Affordable Care Act Wins Another Round
by Deacon Blues
Another federal judge, a Clinton appointee on the DC circuit, has weighed in on the constitutionality of the Health Care Reform law. Judge Gladys Kessler became the third federal judge to rule in favor of the individual mandate, whereas two other federal jurists, both appointed by GOP presidents have ruled against the law’s constitutionality. Judge Kessler’s ruling made the point that a choice to not buy insurance is in fact an affirmative action by an individual that has economic consequences on those that do buy insurance.
We all know that this issue will ultimately be decided by the Roberts Supreme Court, which can be expected given their rulings on Citizens United and Bush v. Gore to rule in a grossly political way, unencumbered by case law or the actual Constitution. This doesn’t mean the Affordable Care Act (ACA) is sound policy or legislation; it isn’t. The law Barack Obama signed and steered through Congress fails to control costs, relies too much on the same industries that gave us uncontrolled costs and poor coverage, and is based on a fiscally-unsustainable premise that Medicaid and cash-strapped states can carry a large load of the expansion.
I suspect at the end of this legal chain that we’ll find that the Roberts court will twist and turn to find a political reason to kill the ACA, and we’ll be back to considering what Ted Kennedy proposed years ago, which was a payroll tax-funded gradual expansion of Medicare.

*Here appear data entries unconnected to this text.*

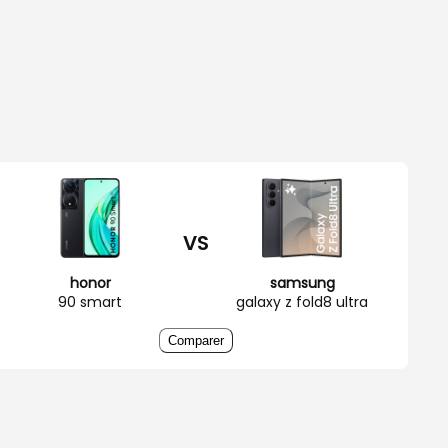
VS
honor
samsung
90 smart
galaxy z fold8 ultra
Comparer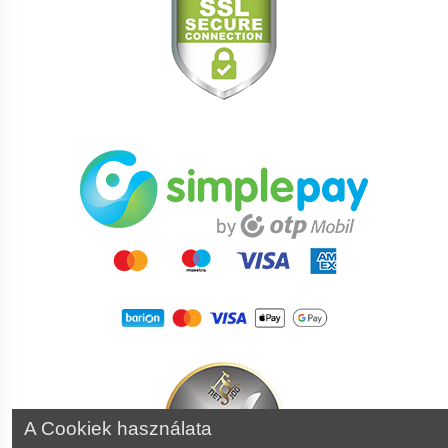
vegyületeket, így „kitakarítja” az izomzatból a káros
bomlástermékeket. Illetve a fokozott izommunka során
keletkező savas melléktermékek is hatékonyabban
távoznak a felgyorsult vérkeringéssel, így a „tisztább”
izomzat még hatékonyabban képes regenerálódni,
tehát jobban fejlődik és hamarabb lesz újra terhelhető!
- férfiaknál fokozza tesztoszteron hormon
termelődését, így javítja a spermaállományt, illetve
szexuális aktus során a vérbőség fokozásával
nagymértékben javítja a merevedés mértékét és
időtartamát! Az eredmény nagyobb, keményebb és
kitartóbb „akarat”!
- fokozza az izomzat kreatin szintjét, így tovább fokozza
az izomsejtek növekedési faktorát!
A Cookiek használata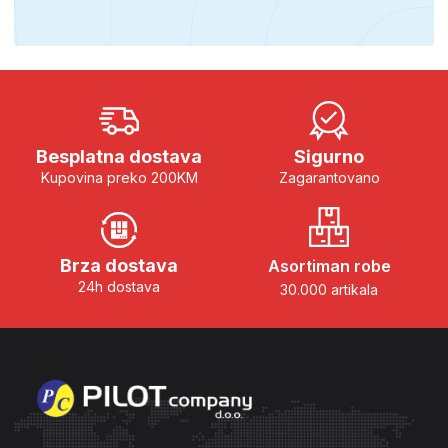
Besplatna dostava
Sigurno
Kupovina preko 200KM
Zagarantovano
Brza dostava
Asortiman robe
24h dostava
30.000 artikala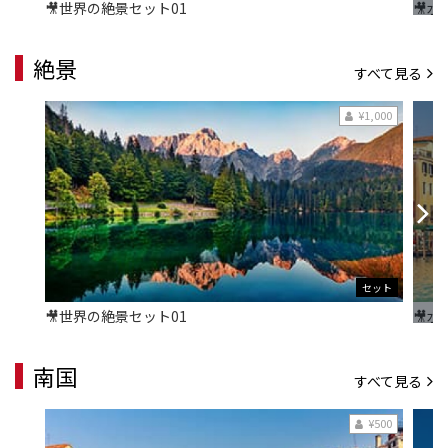
🎥世界の絶景セット01
🎥
絶景
すべて見る
¥1,000
セット
🎥世界の絶景セット01
🎥
南国
すべて見る
¥500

This country will never pass a single-payer model as long as we allow corporations to buy politicians, and the GOP has yet to fashion an explanation for how they can roll back the ACA and still protect consumers and cover the uninsured and thereby realistically reduce costs. But the tragic end result will be that it cost the Democrats control of Congress, for a policy outcome that was botched by this White House for the sake of Obama wanting to be a significant president.